Currently there are about 100 to 150 people in the UK living with a pump but they are heavy and cumbersome and patients struggle to bathe or sleep while wearing the battery packs.
The new therapy is designed to increase levels of SERCA2a, a protein in heart muscle cells that plays an important role in heart muscle contraction.
In the new treatment, genes are pumped into the heart muscle cells to increase the level of SERCA2a using a harmless engineered virus that will spread in the organ and help repair the damaged muscle so it can pump on its own.
Previous studies have shown that the technique works in animals and on hearts in a laboratory.
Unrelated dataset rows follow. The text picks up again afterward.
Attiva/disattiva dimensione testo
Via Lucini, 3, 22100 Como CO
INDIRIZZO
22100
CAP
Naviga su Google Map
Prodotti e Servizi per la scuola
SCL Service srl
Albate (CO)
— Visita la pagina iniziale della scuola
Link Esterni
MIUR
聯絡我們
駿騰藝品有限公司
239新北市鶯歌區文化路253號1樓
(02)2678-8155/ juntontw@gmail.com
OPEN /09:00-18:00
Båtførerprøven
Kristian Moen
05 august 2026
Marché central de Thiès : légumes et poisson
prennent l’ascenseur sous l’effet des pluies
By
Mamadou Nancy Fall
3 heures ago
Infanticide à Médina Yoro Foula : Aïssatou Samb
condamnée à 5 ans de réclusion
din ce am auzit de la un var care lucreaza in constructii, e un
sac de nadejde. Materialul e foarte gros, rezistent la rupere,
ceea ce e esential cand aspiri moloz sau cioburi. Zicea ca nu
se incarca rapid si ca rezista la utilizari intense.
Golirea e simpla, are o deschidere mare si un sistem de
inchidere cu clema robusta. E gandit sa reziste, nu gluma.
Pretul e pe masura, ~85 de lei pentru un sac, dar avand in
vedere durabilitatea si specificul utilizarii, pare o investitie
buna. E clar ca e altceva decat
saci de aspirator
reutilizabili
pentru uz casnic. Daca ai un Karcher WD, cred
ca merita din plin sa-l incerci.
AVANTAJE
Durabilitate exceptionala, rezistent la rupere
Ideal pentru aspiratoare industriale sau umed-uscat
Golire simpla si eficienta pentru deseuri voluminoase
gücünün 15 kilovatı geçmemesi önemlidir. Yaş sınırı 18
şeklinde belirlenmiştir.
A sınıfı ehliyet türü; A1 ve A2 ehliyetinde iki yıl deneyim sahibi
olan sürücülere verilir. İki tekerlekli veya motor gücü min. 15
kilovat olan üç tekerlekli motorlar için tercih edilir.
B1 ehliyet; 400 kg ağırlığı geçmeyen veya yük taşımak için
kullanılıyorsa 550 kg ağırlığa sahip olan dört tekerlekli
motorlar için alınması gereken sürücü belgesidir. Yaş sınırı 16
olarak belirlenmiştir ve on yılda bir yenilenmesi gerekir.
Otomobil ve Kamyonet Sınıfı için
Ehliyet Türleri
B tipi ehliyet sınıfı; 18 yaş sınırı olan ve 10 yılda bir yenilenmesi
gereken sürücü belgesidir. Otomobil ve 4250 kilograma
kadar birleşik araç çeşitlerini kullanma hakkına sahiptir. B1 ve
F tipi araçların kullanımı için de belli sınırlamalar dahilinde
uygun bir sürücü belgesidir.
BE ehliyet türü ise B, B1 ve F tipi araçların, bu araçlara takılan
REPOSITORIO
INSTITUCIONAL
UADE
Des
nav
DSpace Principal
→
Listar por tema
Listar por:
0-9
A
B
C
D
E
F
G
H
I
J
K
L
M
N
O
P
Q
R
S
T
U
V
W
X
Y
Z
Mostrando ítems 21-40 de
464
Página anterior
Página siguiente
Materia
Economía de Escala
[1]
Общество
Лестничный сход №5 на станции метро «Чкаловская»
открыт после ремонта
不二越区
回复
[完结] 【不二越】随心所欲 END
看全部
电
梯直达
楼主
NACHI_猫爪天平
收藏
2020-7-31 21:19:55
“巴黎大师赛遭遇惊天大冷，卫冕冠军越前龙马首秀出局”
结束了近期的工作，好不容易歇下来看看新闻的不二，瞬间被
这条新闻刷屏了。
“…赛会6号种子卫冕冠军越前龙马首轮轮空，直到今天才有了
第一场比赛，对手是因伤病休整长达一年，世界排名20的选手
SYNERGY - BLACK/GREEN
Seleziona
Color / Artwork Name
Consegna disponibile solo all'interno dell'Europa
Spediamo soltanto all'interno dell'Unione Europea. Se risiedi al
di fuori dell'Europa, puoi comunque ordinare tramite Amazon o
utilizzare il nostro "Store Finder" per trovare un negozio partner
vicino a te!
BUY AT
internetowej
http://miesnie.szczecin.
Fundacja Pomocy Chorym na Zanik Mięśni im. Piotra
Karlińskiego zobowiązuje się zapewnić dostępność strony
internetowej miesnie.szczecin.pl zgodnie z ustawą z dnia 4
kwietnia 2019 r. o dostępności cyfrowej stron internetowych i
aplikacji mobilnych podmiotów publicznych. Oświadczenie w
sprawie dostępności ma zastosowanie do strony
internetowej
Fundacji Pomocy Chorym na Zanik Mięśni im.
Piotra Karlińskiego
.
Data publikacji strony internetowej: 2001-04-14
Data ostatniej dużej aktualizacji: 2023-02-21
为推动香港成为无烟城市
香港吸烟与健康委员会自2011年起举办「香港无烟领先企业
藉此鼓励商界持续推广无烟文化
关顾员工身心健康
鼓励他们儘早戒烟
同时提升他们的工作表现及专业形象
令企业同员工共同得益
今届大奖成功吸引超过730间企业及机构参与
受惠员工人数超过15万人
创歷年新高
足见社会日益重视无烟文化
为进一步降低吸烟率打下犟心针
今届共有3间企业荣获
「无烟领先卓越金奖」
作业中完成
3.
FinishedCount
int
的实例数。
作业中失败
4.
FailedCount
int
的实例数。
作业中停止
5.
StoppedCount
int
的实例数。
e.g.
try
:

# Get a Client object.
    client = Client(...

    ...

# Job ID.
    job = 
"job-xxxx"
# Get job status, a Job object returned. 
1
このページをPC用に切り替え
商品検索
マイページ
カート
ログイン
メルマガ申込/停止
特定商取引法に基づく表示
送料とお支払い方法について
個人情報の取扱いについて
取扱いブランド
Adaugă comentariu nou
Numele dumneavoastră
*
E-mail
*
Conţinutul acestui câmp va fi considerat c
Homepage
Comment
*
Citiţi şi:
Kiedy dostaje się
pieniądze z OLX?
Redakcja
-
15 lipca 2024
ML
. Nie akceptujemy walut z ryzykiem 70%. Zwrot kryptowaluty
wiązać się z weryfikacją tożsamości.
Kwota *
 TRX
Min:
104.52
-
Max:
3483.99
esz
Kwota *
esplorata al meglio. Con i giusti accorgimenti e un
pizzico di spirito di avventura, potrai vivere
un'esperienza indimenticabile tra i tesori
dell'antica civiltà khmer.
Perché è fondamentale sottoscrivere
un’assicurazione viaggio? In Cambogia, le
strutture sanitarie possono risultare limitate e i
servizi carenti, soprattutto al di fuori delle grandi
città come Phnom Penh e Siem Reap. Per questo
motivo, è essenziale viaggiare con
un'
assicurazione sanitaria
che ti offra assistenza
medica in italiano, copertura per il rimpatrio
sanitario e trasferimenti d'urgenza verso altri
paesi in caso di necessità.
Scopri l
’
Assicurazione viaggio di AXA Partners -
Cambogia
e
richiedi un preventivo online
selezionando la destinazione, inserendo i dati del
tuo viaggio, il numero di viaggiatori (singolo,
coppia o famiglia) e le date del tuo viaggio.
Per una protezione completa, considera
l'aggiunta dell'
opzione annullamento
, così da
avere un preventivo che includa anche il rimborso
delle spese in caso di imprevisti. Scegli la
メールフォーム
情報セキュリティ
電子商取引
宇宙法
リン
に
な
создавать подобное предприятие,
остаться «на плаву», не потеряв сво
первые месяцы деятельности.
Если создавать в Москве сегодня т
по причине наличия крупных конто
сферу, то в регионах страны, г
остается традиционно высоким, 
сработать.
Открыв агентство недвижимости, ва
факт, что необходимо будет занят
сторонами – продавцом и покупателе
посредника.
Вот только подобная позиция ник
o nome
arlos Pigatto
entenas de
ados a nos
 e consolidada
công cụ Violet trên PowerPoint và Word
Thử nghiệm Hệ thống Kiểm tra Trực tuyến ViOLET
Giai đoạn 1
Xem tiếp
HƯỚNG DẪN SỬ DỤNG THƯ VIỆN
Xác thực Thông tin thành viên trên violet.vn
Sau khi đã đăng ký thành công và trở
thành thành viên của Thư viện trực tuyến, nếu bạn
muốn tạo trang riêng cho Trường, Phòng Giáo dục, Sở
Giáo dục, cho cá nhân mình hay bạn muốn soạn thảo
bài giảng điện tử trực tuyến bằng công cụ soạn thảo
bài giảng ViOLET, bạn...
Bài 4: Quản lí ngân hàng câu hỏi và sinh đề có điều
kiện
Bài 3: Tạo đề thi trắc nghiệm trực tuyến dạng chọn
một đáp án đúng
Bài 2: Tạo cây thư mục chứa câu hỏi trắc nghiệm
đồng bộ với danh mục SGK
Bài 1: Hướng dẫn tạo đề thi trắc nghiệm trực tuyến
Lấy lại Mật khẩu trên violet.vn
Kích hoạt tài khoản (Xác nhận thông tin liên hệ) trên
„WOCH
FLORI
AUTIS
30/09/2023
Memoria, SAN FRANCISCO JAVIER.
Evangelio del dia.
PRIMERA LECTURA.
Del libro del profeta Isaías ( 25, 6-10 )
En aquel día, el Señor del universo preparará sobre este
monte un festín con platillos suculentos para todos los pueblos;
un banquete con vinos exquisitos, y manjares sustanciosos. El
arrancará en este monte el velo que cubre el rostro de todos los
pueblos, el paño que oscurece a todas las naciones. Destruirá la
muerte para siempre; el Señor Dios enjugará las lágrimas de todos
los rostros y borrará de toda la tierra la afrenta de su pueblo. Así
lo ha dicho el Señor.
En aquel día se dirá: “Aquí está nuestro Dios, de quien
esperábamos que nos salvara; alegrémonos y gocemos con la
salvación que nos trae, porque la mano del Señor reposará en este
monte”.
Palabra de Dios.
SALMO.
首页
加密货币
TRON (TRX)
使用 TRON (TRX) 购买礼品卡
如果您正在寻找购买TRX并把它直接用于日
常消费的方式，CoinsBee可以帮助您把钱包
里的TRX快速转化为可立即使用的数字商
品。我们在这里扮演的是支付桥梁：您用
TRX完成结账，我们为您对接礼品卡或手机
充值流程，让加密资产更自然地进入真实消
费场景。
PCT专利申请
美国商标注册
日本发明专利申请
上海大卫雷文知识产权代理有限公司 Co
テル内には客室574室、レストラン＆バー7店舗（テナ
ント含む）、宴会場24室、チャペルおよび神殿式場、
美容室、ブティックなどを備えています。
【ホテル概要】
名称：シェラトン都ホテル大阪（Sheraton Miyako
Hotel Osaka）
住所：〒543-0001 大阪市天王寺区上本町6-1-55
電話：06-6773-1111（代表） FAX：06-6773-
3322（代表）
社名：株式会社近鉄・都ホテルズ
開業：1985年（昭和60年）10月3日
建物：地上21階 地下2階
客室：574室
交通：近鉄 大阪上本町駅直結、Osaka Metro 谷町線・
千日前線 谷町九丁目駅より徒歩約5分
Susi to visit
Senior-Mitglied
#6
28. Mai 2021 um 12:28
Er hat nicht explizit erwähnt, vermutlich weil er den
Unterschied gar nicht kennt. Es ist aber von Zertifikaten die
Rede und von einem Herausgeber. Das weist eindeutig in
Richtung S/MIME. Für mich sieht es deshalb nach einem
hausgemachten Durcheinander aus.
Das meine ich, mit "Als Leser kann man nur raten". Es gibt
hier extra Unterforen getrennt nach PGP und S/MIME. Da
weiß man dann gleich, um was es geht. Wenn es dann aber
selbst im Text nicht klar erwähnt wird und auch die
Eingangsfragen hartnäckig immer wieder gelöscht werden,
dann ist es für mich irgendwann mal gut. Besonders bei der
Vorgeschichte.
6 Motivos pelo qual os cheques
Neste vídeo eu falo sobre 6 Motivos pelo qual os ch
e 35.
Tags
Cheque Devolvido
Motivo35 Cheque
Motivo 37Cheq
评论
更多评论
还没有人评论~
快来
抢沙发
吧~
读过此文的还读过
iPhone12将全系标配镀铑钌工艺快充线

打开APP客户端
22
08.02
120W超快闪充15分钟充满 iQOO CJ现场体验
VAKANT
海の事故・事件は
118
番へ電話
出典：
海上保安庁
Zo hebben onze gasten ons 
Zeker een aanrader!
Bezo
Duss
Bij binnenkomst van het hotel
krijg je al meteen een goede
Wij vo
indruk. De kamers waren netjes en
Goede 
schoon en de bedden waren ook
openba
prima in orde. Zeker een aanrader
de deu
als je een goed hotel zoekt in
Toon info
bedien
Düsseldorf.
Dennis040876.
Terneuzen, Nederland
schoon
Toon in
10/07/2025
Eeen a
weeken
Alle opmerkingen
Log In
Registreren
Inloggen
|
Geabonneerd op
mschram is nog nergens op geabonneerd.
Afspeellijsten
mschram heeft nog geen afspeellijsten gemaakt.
Now human trials are to begin.
The team plans to take small biopsy samples of the heart muscle six months after treatment to measure if the gene is present, detectable and functional in the patients’ hearts.
Of the 24 patients enrolled in the study, 16 will be treated with the gene therapy and eight will be treated with a placebo.
“We will be using state-of-the art methods to gain detailed information on how and where the gene therapy takes effect, which will potentially help us develop and improve the therapy,” said Sian Harding, professor of cardiac pharmacology and head of the British Heart Foundation’s Centre of Regenerative Medicine at Imperial College London.
“It’s important to remember that the therapy is not correcting a gene defect,” Prof Harding added.
“We are working much more downstream, which means that no matter what the cause of the heart failure, the therapy should be equally beneficial for patients whether their heart problems stem from genes, lifestyle or the environment or a mixture of all of these.”
Prof Peter Weissberg, Medical Director at the BHF, said: “Heart failure devastates the lives of hundreds of thousands of people in the UK. Despite major advances in treating heart attacks, we’re still some way off a treatment that restores function in hearts damaged by one. This cutting-edge trial offers genuine hope of an effective treatment in the near future.”